The current flash architecture is, from a building blocks perspective, identical...

Tuna-Fish · on Oct 31, 2012

> The current flash architecture is, from a building blocks perspective, identical to dynamic RAM architecture.

This is true of typical NOR flash, but not NAND flash. The smallest word you can read from typical, modern NAND is 8kB. This is not a feature of the controller, but of the way the bit array is laid out. While you could build this memory bus out of NOR, it would be quite expensive -- NAND is not only much more dense, but because it's a commodity with a lot of competition, cost per mm^2 is also much lower than NOR.

wmf · on Oct 30, 2012

If you look at how Intel and others have constructed their PCIe cards which have flash on them you will see that the controller presents a "memory" type interface to the PCIe bus as it would in the case of connecting it to the physical memory bus.

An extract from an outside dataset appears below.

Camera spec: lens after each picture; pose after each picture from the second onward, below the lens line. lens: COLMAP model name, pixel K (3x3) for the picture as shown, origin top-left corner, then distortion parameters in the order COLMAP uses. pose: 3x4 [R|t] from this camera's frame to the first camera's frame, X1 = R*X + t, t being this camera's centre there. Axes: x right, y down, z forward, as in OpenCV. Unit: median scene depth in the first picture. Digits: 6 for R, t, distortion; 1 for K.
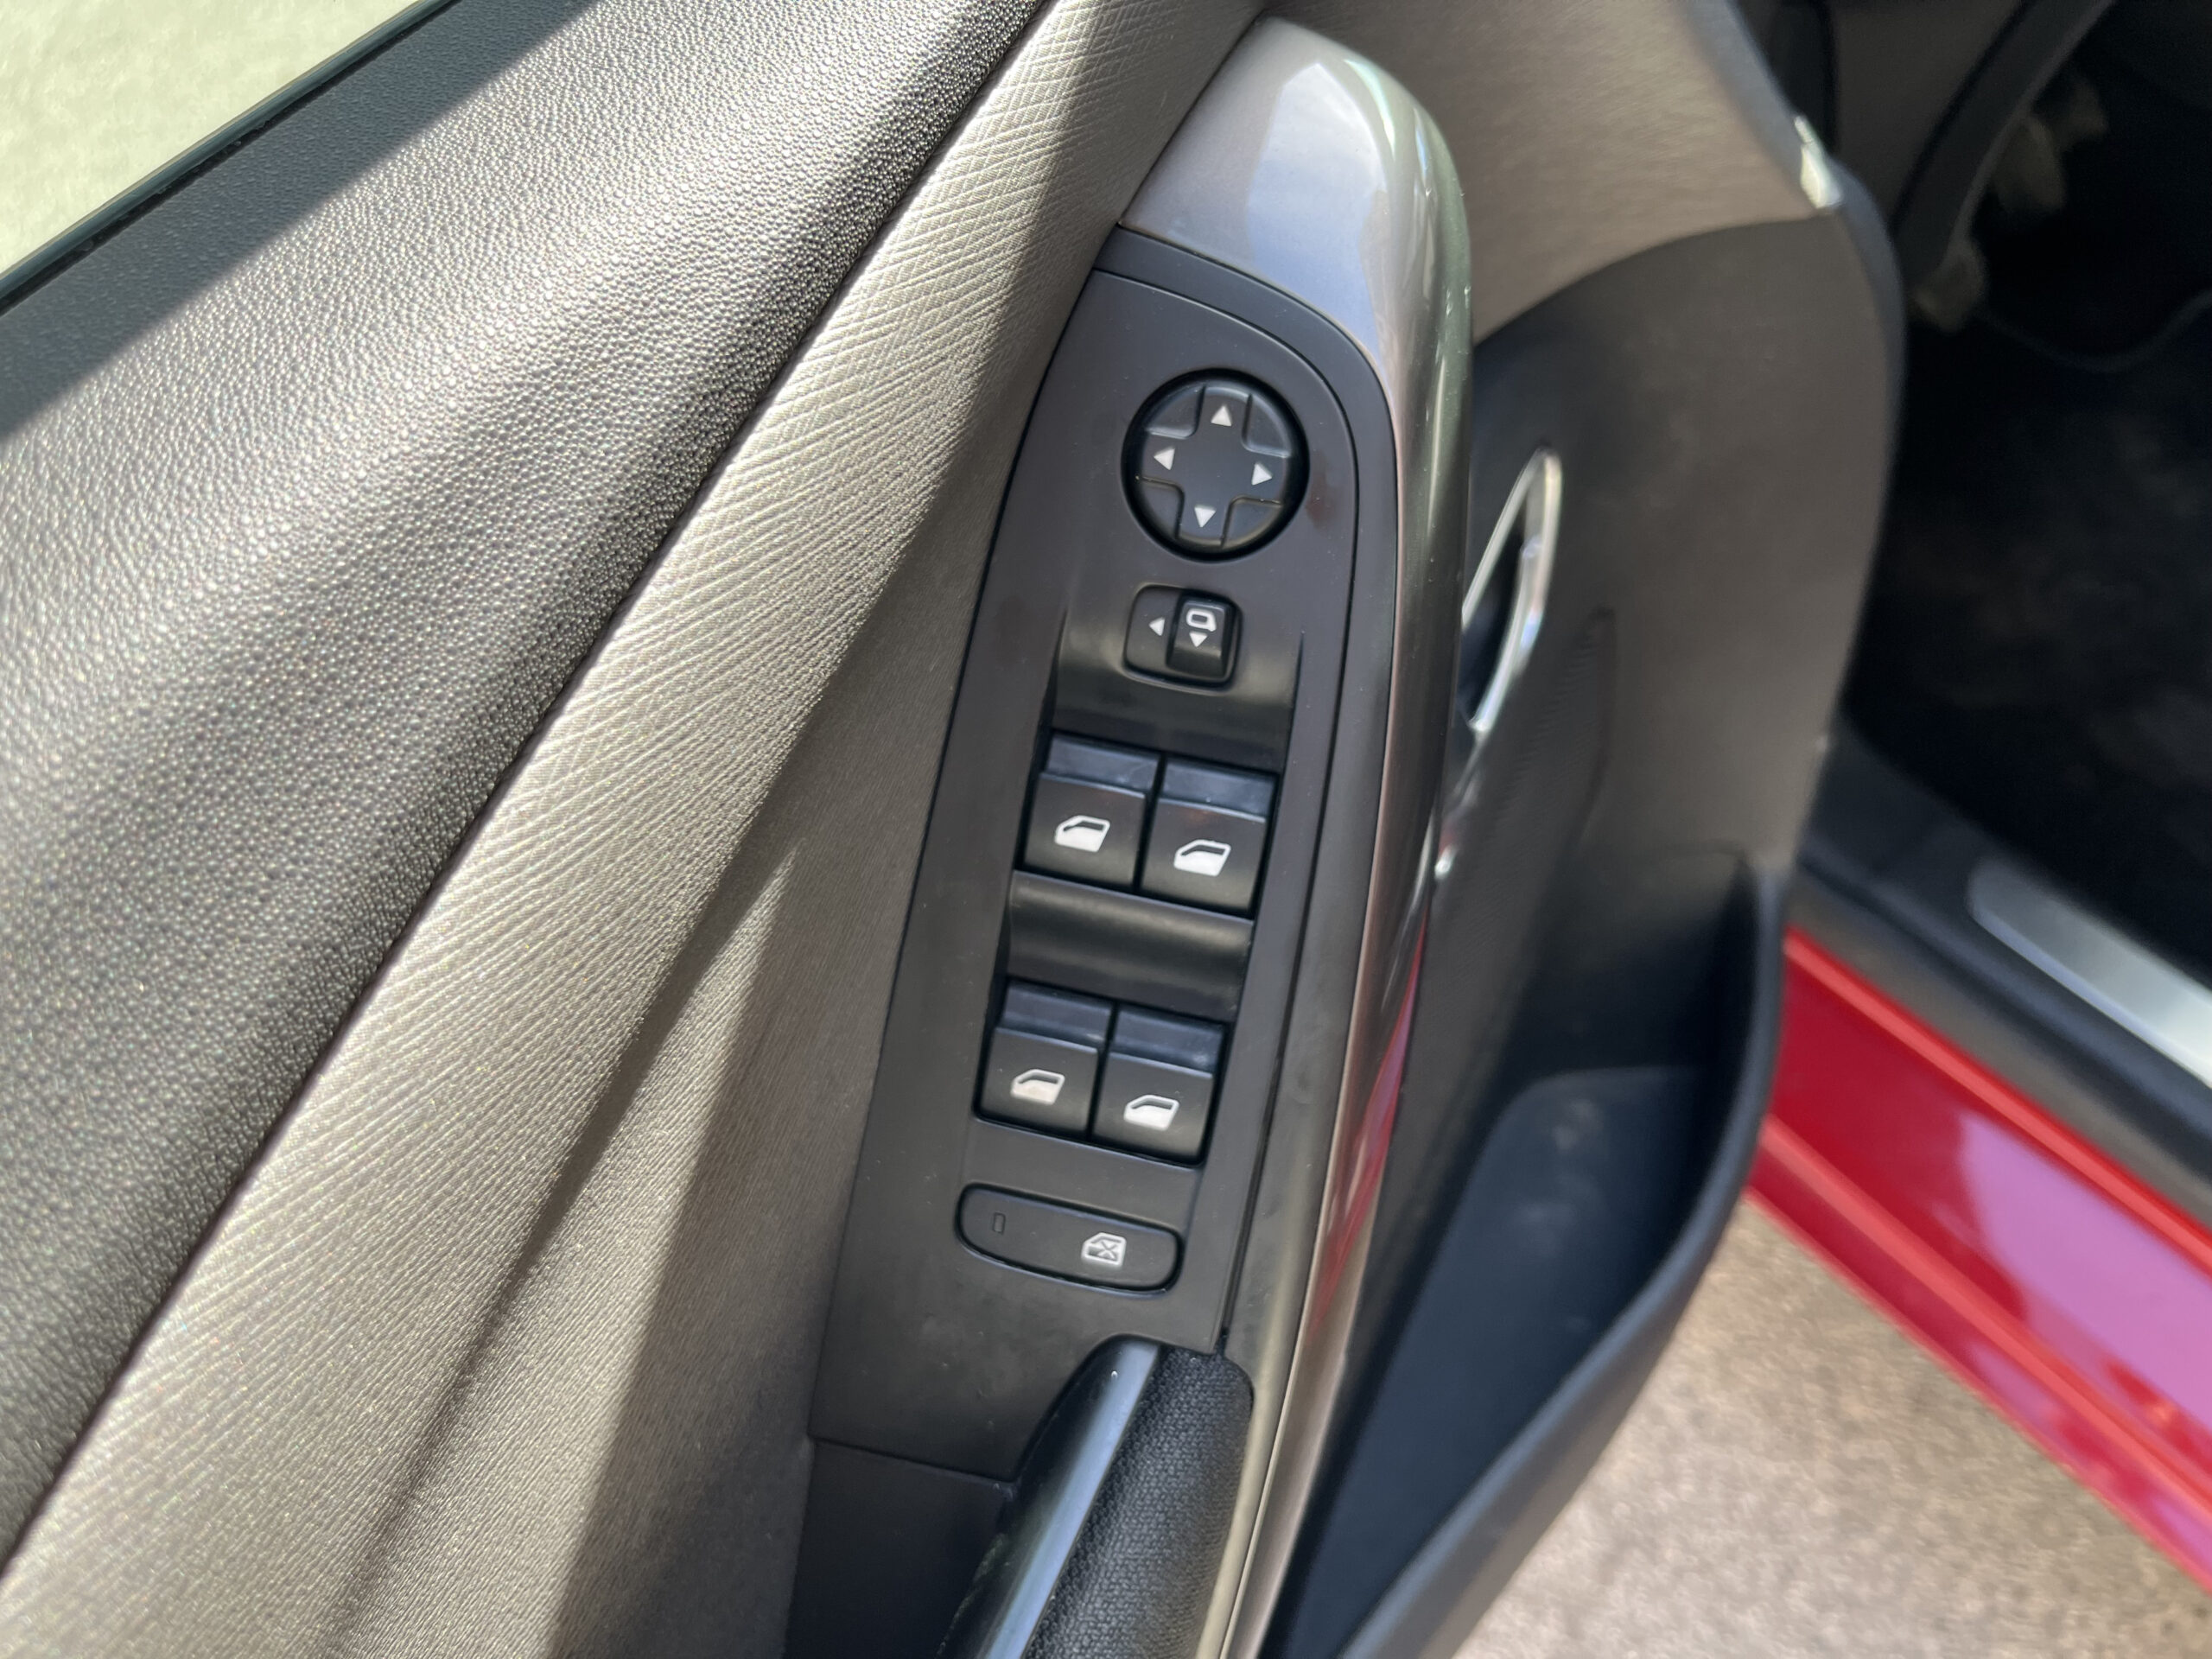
lens RADIAL K [[1670.0, 0, 1106.0], [0, 1670.0, 829.5], [0, 0, 1]] dist [0.086148, -0.123233]
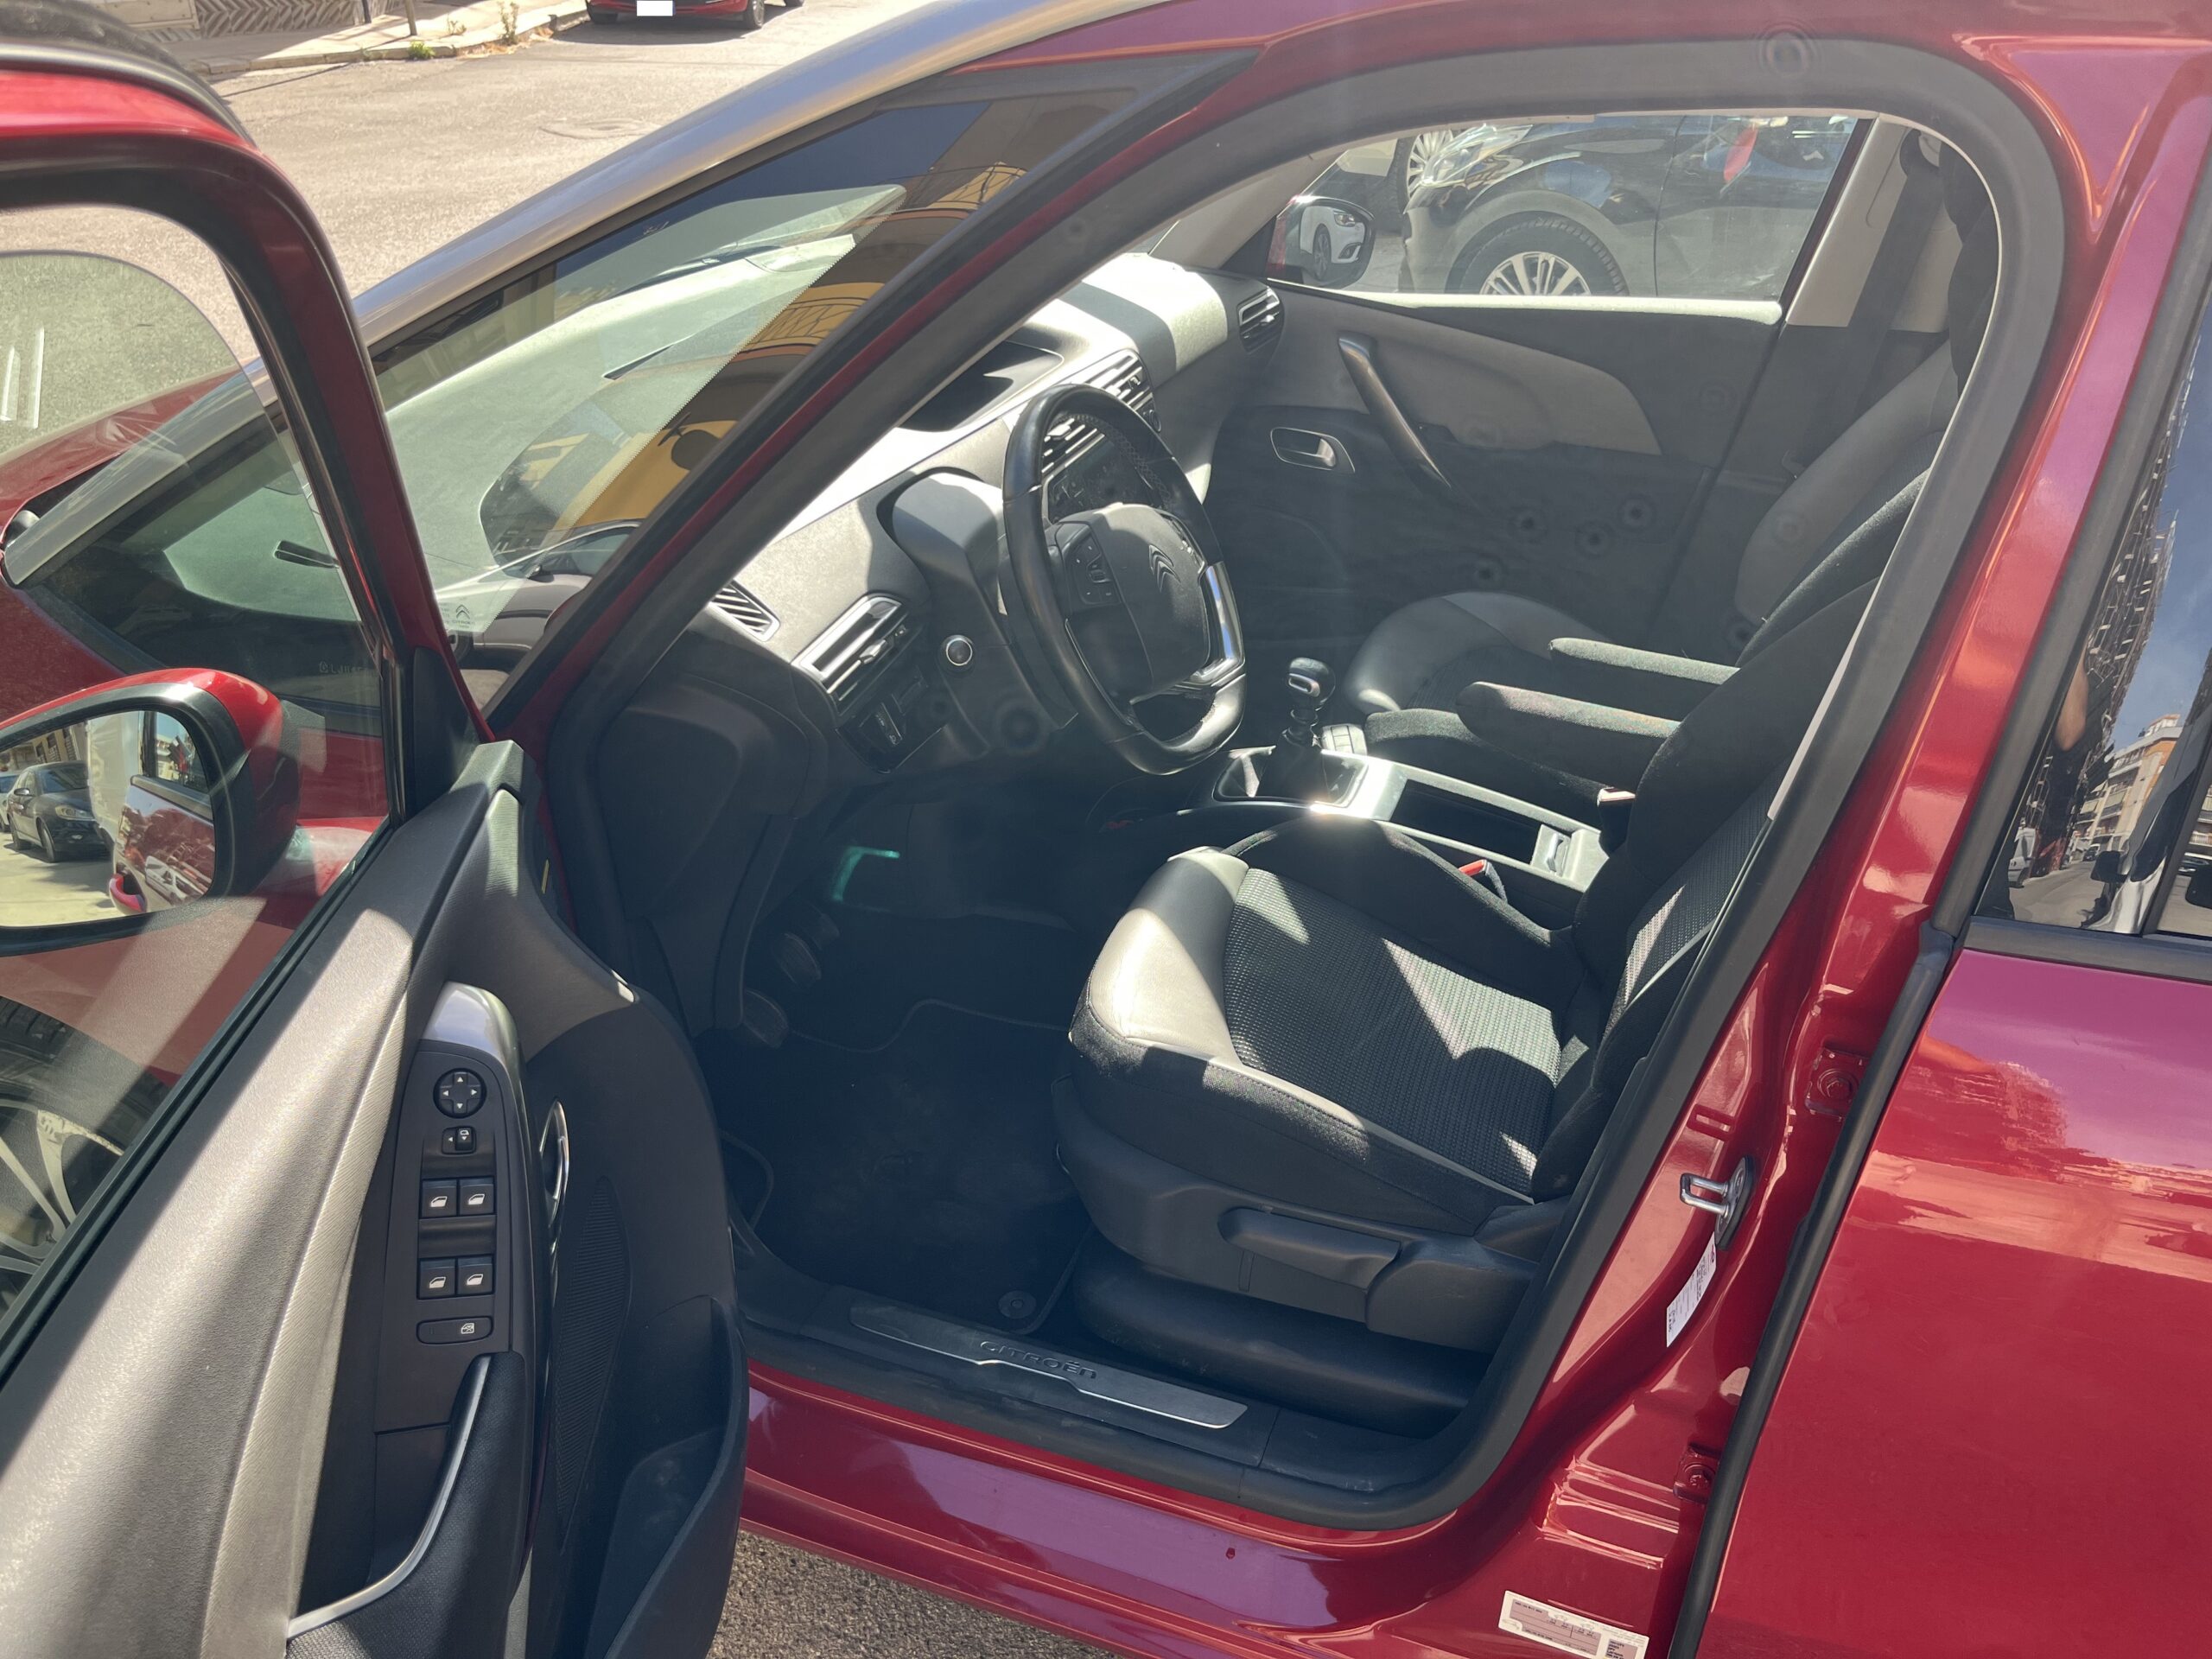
lens RADIAL K [[1670.0, 0, 1106.0], [0, 1670.0, 829.5], [0, 0, 1]] dist [0.086148, -0.123233]
pose [[0.832415, -0.110568, 0.543010, -0.660833], [0.339420, 0.876304, -0.341885, 0.965398], [-0.438040, 0.468899, 0.766977, -2.583380]]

I'm pretty sure this is not correct; you still have to use DMA. Doing MMIO to flash may make a core unhappy (or at least extremely bored) when it blocks for ~20us.

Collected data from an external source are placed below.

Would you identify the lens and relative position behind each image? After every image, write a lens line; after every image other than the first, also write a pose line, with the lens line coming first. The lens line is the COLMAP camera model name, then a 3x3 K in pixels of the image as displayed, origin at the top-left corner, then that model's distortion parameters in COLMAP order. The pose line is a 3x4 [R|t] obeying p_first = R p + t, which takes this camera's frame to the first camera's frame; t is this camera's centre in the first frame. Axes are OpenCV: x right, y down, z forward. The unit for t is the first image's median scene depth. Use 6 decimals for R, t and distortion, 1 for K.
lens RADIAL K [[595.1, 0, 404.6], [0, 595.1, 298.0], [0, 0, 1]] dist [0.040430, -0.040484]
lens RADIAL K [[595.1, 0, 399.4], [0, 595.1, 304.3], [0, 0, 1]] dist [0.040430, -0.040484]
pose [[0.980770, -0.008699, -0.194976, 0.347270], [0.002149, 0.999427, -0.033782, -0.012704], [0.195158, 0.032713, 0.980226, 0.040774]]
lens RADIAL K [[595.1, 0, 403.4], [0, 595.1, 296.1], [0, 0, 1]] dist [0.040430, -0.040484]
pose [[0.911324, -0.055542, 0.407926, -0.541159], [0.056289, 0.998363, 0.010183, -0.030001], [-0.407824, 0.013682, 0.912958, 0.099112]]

ChuckMcM · on Oct 30, 2012

I think we're talking past each other.

I completely agree with you that it would be challenging and probably quite unsatisfactory to take existing flash controllers and 'pretend' they were a memory controller.

What I am suggesting is that if there is a processor out there which can "consume" a large amount of flash attached to the physical memory bus, then you can will see controllers that are designed to operate well in that mode. Current arm chips for example often have the PSMI "bus" which is used both for pseudo-static memory and sometimes people hook up LCD controllers to that bus.

AMD is big enough to create a market for such flash controllers. And they could put hooks in the TLB such that a cache line fetch from that space could happen asynchronously with other stuff going on. I've got core memory planes that have slower read speeds than flash, I know its possible to make it work :-) But as you (wmf) point out it hasn't been done yet (other than internal NAND flash for embedded devices)

So if I were writing up the MRD or PRD [1] for the controller chip I'd start with provides a multi-channel way of doing load and store of program data at the cache line level. I'd put the wear leveling in the controller to minimize implementation complexity. I might also provide some 'staging' static ram, much like the 'open page' registers in a DRAM controller to keep track of requests that had happened so that I could do read ahead to improve sequential access.

[1] When I worked at Intel each new chip started with a 'Market Requirements Document' (MRD) which described the market for the chip and a 'Product Requirements Document' (PRD) which was a description of a product that could be sold into that market.

Tuna-Fish · on Oct 31, 2012

> But as you (wmf) point out it hasn't been done yet (other than internal NAND flash for embedded devices)

It's not done there either. When NAND is used in such applications, it is usually copied over to volatile ram before use.